→ Work order: Only the last stretch of the records is wanted: restate word for word the line with "Page size: 2000x1125." and every line after it.

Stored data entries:
|---|
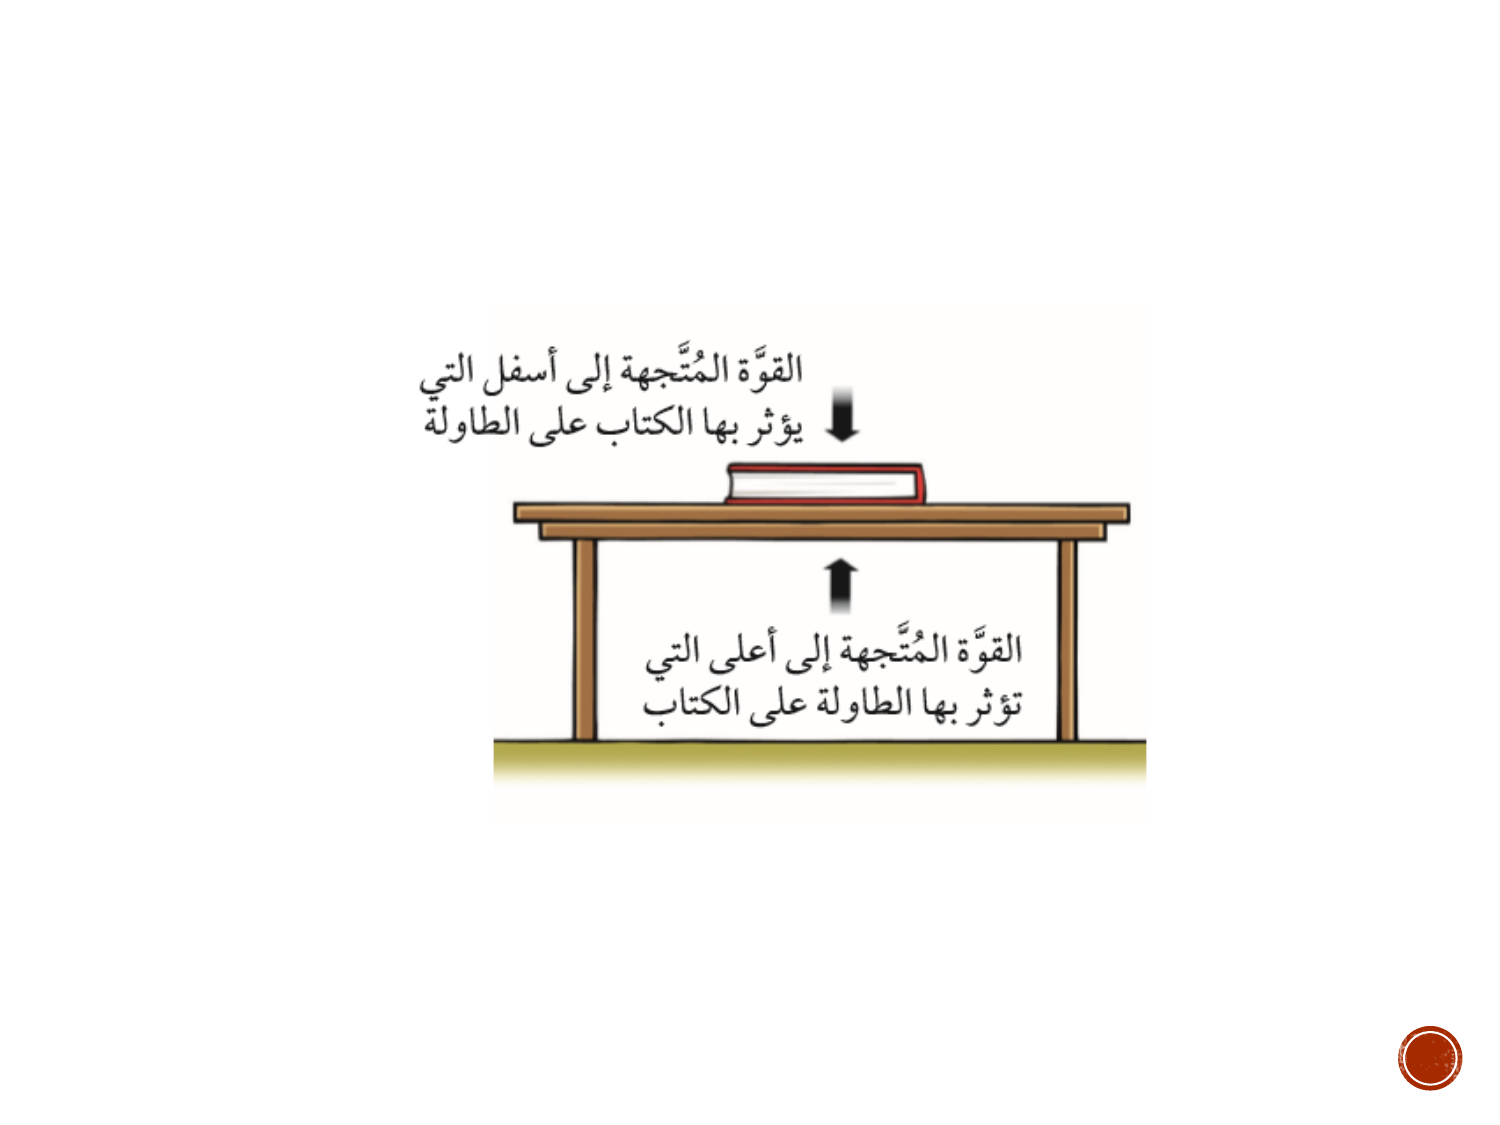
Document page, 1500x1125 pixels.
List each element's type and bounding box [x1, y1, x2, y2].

picture [341, 303, 1159, 822]
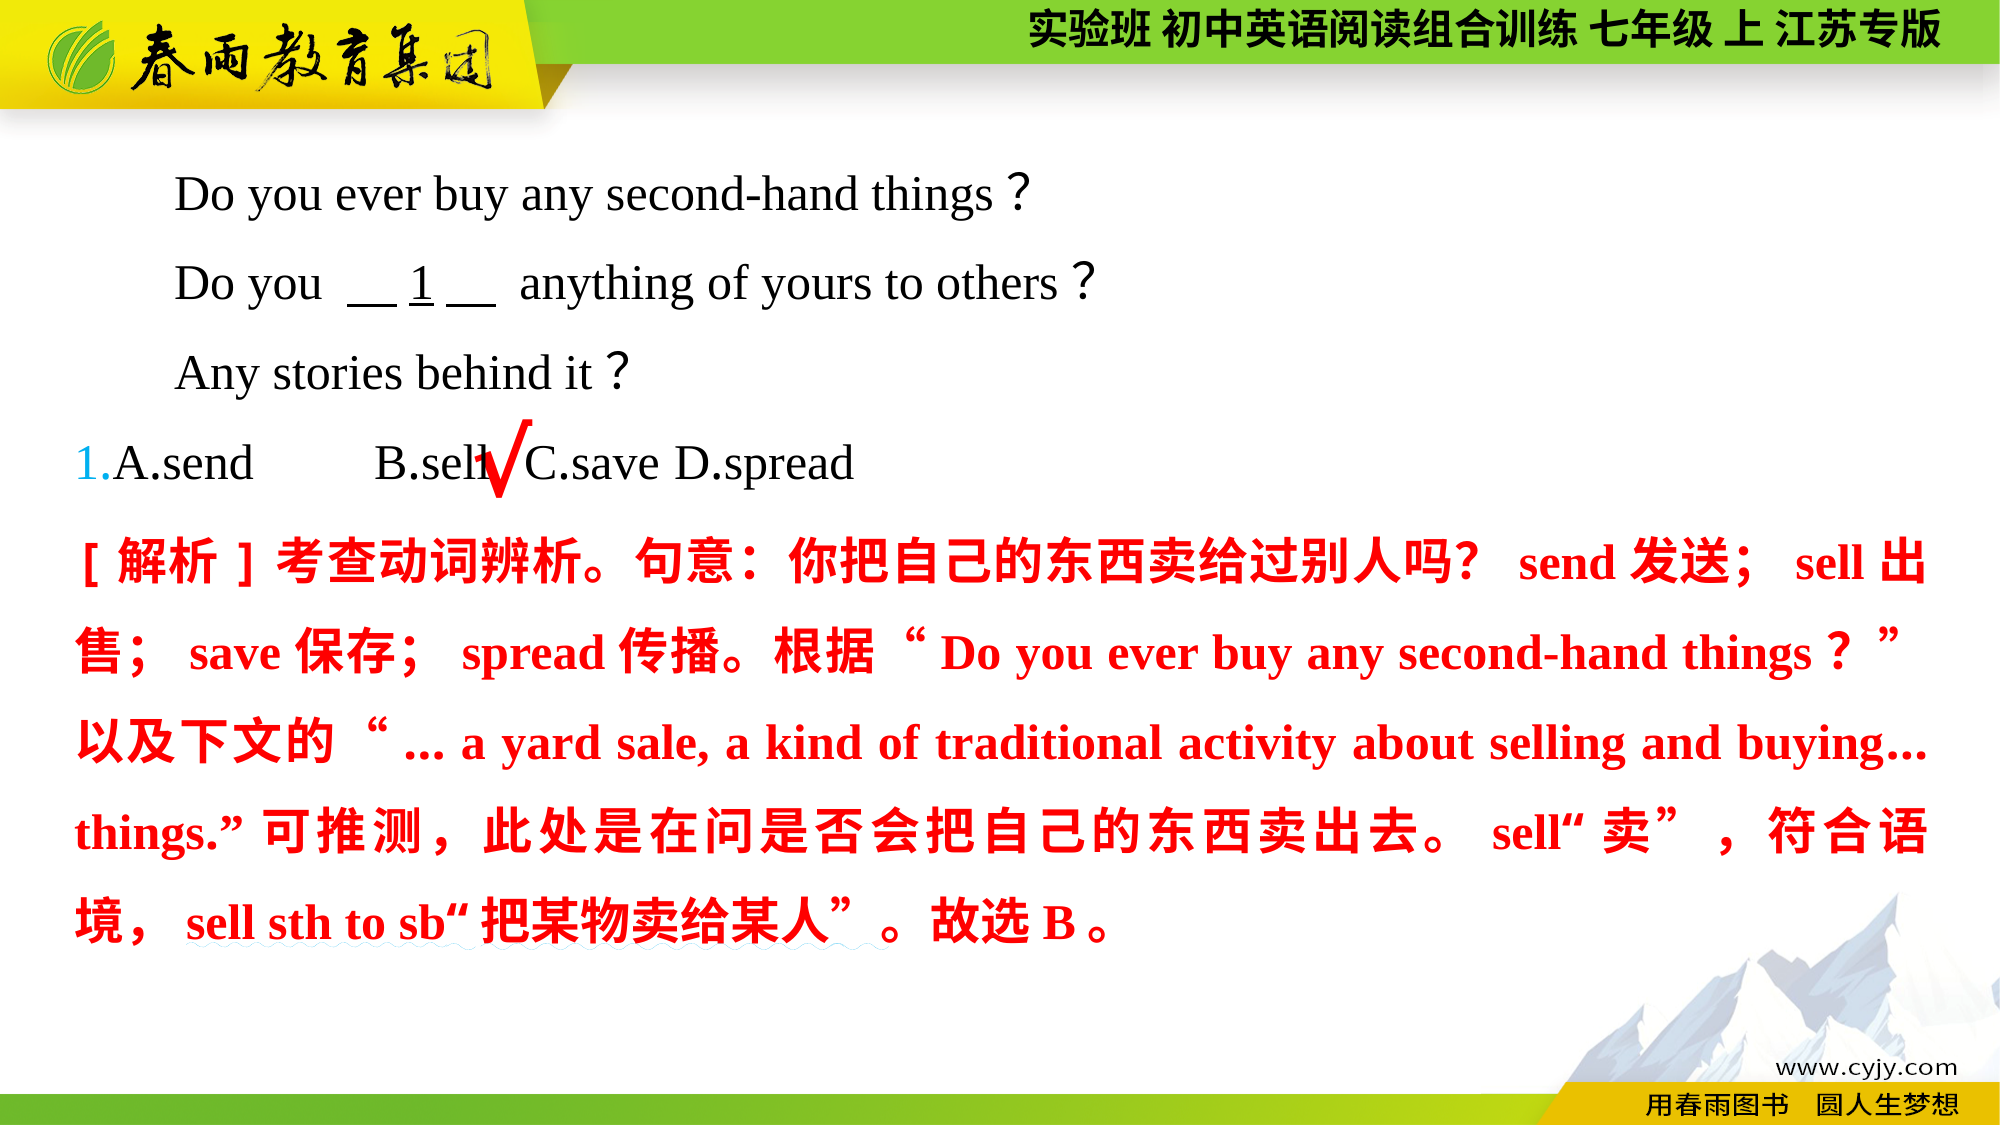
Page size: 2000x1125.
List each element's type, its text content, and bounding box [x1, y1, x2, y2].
|---|
→ Answer below:
Page size: 2000x1125.
List each element's type, its text content, and bounding box [x1, y1, x2, y2].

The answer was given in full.